> [WHAT THIS TASK INVOLVES]: Only lines holding "ensemble" are needed; copy each of them from the data below.

> [Stored data entries]:
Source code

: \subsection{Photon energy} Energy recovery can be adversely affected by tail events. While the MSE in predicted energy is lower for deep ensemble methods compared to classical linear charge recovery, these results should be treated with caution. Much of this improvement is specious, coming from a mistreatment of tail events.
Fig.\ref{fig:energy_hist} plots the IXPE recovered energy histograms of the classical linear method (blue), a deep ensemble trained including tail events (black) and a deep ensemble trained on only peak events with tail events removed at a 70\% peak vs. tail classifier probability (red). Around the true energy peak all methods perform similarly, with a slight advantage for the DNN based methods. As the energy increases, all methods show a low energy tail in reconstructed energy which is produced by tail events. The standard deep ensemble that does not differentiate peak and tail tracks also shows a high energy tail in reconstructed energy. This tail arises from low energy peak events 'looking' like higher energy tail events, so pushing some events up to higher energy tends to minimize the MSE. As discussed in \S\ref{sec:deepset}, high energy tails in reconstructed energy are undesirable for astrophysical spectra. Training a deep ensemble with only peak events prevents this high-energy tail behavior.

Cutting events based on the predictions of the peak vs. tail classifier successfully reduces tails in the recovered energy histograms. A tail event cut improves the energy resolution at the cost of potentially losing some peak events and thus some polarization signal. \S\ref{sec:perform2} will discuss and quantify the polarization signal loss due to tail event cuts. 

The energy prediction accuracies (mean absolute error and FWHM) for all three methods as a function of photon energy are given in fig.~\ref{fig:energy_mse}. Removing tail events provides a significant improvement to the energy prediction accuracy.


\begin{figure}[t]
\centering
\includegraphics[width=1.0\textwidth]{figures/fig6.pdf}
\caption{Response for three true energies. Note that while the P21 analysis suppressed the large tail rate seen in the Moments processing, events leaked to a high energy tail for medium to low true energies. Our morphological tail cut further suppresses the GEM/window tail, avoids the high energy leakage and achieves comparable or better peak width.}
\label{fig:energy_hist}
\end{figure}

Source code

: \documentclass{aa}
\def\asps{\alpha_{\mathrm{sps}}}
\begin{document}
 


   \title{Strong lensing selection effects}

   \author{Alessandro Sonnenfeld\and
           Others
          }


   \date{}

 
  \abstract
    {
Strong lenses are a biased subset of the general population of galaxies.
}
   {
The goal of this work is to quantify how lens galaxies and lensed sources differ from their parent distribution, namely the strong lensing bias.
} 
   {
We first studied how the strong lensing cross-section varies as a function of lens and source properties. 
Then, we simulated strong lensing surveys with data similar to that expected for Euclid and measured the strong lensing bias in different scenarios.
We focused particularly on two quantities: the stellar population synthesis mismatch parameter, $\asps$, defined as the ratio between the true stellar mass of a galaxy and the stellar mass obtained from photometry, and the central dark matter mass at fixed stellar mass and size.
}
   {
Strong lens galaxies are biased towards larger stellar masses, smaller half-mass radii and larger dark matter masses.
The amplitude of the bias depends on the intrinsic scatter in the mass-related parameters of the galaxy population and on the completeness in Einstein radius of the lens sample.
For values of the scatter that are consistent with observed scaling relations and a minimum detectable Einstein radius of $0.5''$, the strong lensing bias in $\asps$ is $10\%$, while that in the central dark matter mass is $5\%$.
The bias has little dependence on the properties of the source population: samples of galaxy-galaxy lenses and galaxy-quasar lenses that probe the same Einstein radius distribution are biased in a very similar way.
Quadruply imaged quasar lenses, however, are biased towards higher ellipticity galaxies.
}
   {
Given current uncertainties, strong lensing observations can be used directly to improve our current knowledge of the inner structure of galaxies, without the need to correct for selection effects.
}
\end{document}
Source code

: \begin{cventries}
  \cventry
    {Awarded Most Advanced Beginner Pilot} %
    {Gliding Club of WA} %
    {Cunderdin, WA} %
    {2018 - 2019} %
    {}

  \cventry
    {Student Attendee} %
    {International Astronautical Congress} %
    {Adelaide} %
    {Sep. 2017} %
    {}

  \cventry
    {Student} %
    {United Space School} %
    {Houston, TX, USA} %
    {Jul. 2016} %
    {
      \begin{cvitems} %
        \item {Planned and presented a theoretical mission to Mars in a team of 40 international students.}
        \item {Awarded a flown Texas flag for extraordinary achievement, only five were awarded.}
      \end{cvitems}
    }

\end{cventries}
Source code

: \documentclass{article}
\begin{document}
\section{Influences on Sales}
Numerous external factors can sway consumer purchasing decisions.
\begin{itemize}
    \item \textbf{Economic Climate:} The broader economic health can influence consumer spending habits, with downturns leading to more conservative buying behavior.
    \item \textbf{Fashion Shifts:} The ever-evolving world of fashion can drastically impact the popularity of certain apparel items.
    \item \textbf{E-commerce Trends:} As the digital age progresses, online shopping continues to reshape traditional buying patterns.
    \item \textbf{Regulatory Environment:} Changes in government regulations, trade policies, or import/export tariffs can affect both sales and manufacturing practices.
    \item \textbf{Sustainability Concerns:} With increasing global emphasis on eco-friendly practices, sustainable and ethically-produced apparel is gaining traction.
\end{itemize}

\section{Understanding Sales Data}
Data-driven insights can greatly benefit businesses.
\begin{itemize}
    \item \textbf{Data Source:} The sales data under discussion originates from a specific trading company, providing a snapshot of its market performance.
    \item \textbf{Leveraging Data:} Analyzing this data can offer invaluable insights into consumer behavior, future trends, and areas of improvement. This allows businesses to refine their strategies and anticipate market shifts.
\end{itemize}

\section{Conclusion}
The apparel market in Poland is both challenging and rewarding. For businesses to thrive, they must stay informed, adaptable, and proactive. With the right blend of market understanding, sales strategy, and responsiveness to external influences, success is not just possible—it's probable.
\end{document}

> [WRITTEN ANSWER]:
: \subsection{Photon energy} Energy recovery can be adversely affected by tail events. While the MSE in predicted energy is lower for deep ensemble methods compared to classical linear charge recovery, these results should be treated with caution. Much of this improvement is specious, coming from a mistreatment of tail events.
Fig.\ref{fig:energy_hist} plots the IXPE recovered energy histograms of the classical linear method (blue), a deep ensemble trained including tail events (black) and a deep ensemble trained on only peak events with tail events removed at a 70\% peak vs. tail classifier probability (red). Around the true energy peak all methods perform similarly, with a slight advantage for the DNN based methods. As the energy increases, all methods show a low energy tail in reconstructed energy which is produced by tail events. The standard deep ensemble that does not differentiate peak and tail tracks also shows a high energy tail in reconstructed energy. This tail arises from low energy peak events 'looking' like higher energy tail events, so pushing some events up to higher energy tends to minimize the MSE. As discussed in \S\ref{sec:deepset}, high energy tails in reconstructed energy are undesirable for astrophysical spectra. Training a deep ensemble with only peak events prevents this high-energy tail behavior.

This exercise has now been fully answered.